Researchers at The Christie NHS Foundation Trust have investigated a patient-centred approach to assessing the side effects of radiotherapy.
The research has shown that it may be able to improve the detection and management of treatment-related toxicity.
For lung cancer that cannot be removed with surgery, radiotherapy is the primary treatment option. However, it is associated with a range of side effects, including fatigue and inflammation of the oesophagus and lungs.
Current methods to record treatment-related toxicities rely on assessment by health care professionals. Now a team from The University of Manchester and The Christie - both part of the Manchester Cancer Research Centre - has explored the use of patient-reported outcomes to improve the recording of side effects for lung cancer patients.

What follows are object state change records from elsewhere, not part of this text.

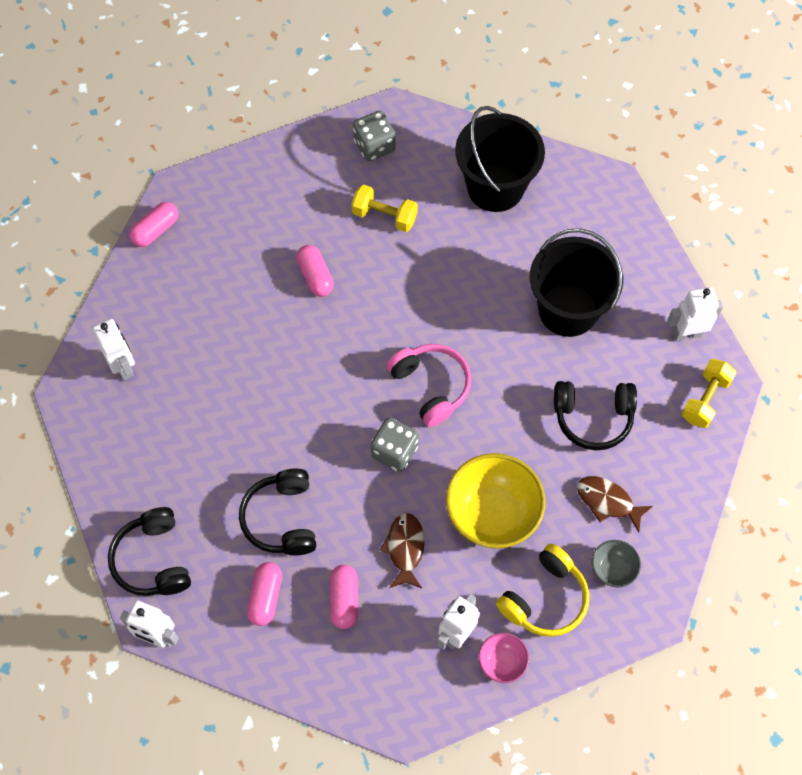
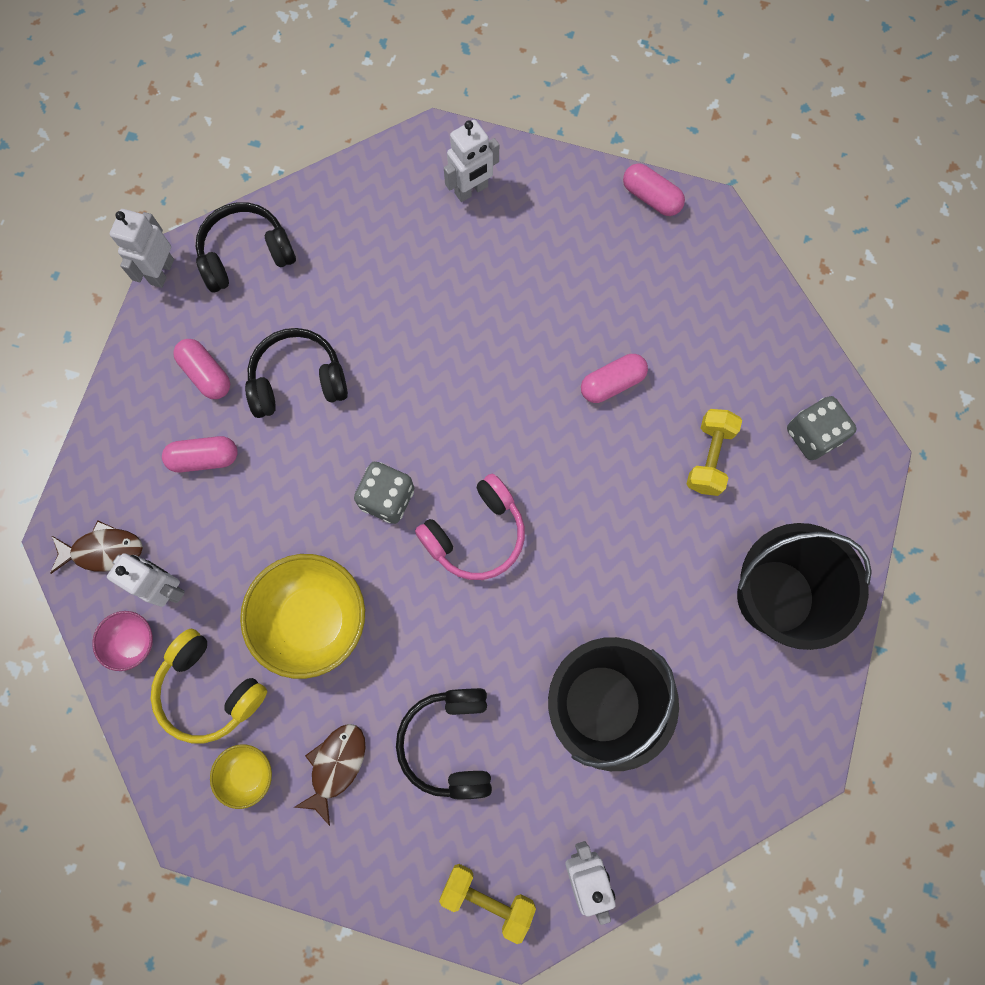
camera: 85 degrees right, 10 degrees up
pink capsule [247,562,282,626] -> pink capsule turned 45 degrees clockwise [173,339,230,399]
brown fish [380,513,424,588] -> brown fish moved to [50,521,143,574]
grey bowl [592,540,641,587] -> yellow bowl [210,744,272,809]

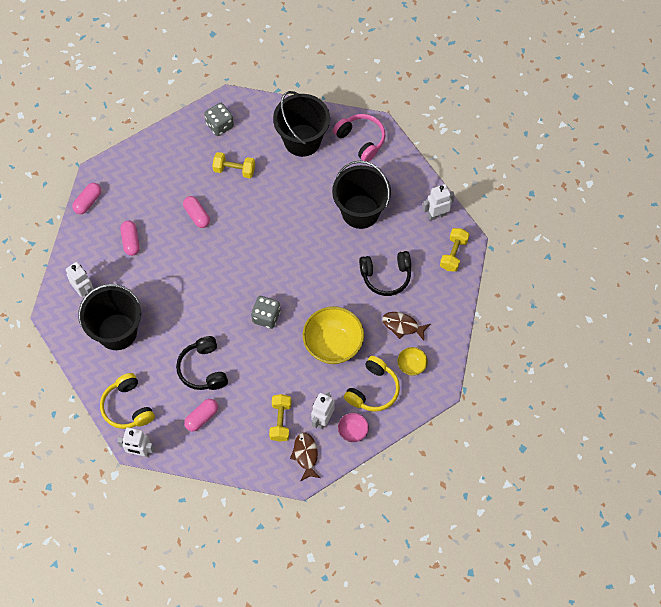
camera: 95 degrees left, 10 degrees down
pink capsule [162,436,238,473] -> pink capsule moved to [120,221,140,256]
black headphones [195,202,296,292] -> yellow headphones [100,373,155,429]
pink headphones [415,474,525,580] -> pink headphones moved to [333,114,386,162]
none -> black bucket [78,284,141,350]
none -> yellow dumbbell [269,394,292,442]

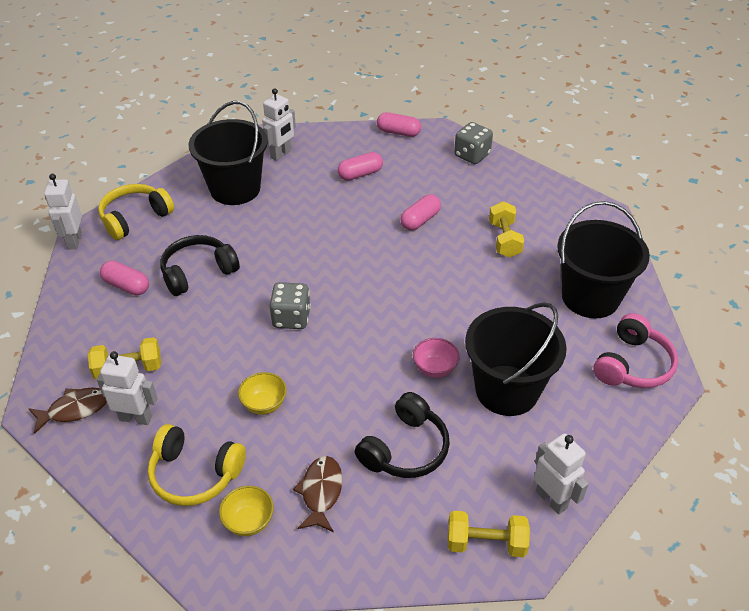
camera: 75 degrees right, 20 degrees down
grey dice [204,103,234,136] -> grey dice moved to [454,122,493,164]
yellow bowl [303,306,364,364] -> yellow bowl [238,372,287,415], size x0.49
pink bowl [338,413,369,442] -> pink bowl moved to [413,338,460,378]
black headphones [359,251,411,296] -> black headphones turned 120 degrees counterclockwise [355,392,450,478]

Dr Corinne Faivre-Finn, a consultant based at The Christie NHS Foundation Trust and a researcher in The University of Manchester's Institute of Cancer Sciences, who led the research, said: "Such patient-reported outcome tools have been mainly evaluated for use with chemotherapy treatments. We wanted to assess their feasibility and relevance in lung cancer patients undergoing radiotherapy."
The group looked at the agreement between side effects as reported by doctors and the patients themselves. They also evaluated the relationship between reported toxicities and quality-of-life measures, relating to aspects such as tiredness, anxiety and shortness of breath.
Patients were asked to fill in questionnaires covering both side effects and quality of life at three time points: before treatment, at the end of radiotherapy and at later follow up. The consultants answered questions at identical time points covering the same common radiotherapy-related toxicities for each patient.
The study found that there was strongest agreement between the patient's scoring of side effects and measures relating to their quality of life. Toxicities as recorded by the clinicians appeared to underestimate their severity.
"This was the first study in Europe to explore such a patient-centred approach to recording side effects. Incorporating this method into cancer care could allow us to detect and manage serious effects earlier. It could also improve patient-doctor relationships and help doctors better understand the full impact of treatment on patients," added Dr Faivre-Finn.